▶ _Aim of the exercise_: Return the data exactly, but only from the line containing "vfov_deg: 77.1" through its last line.

Dataset records:
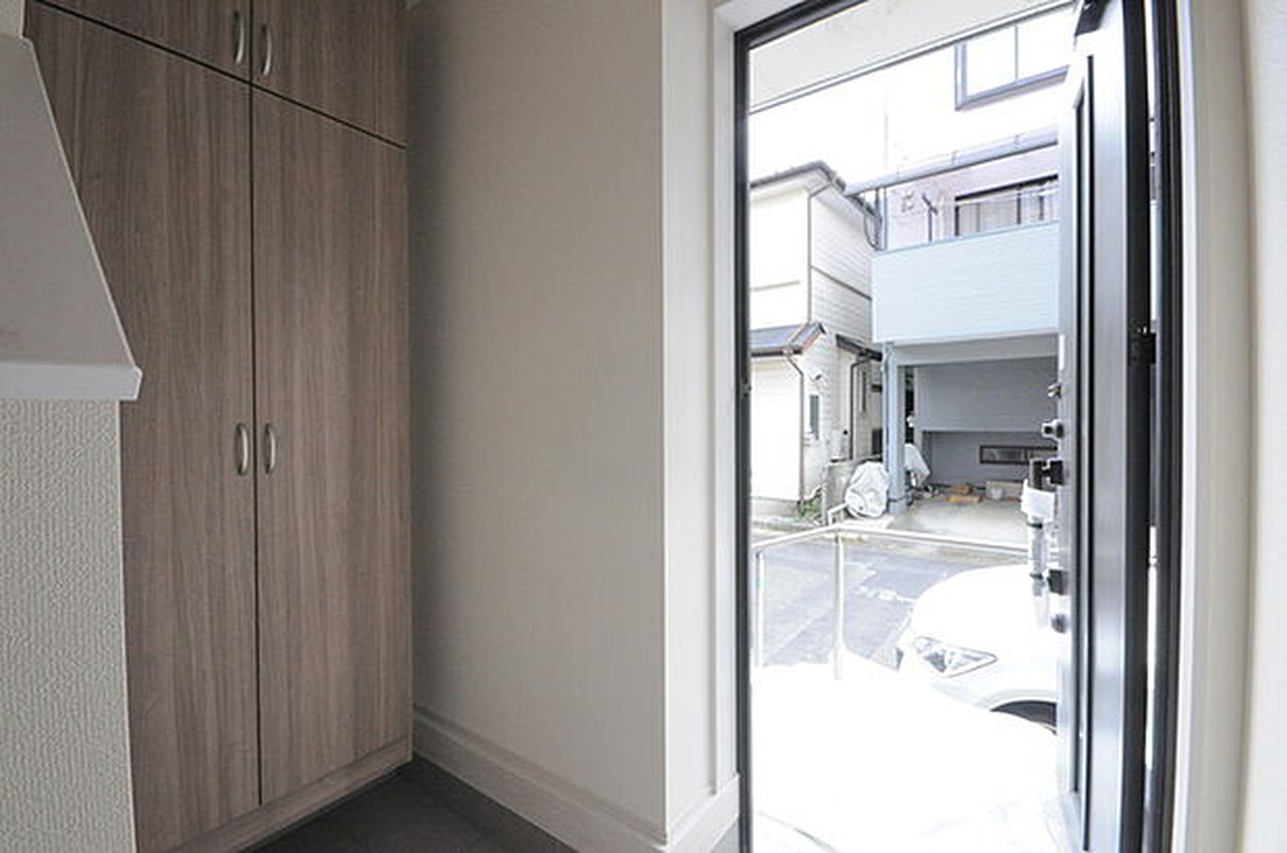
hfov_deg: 100.5
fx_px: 535
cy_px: 426
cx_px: 644
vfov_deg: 77.1
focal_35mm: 15
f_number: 4
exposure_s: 1/10
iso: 1600
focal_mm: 10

▶ _Response for this exercise_:
vfov_deg: 77.1
focal_35mm: 15
f_number: 4
exposure_s: 1/10
iso: 1600
focal_mm: 10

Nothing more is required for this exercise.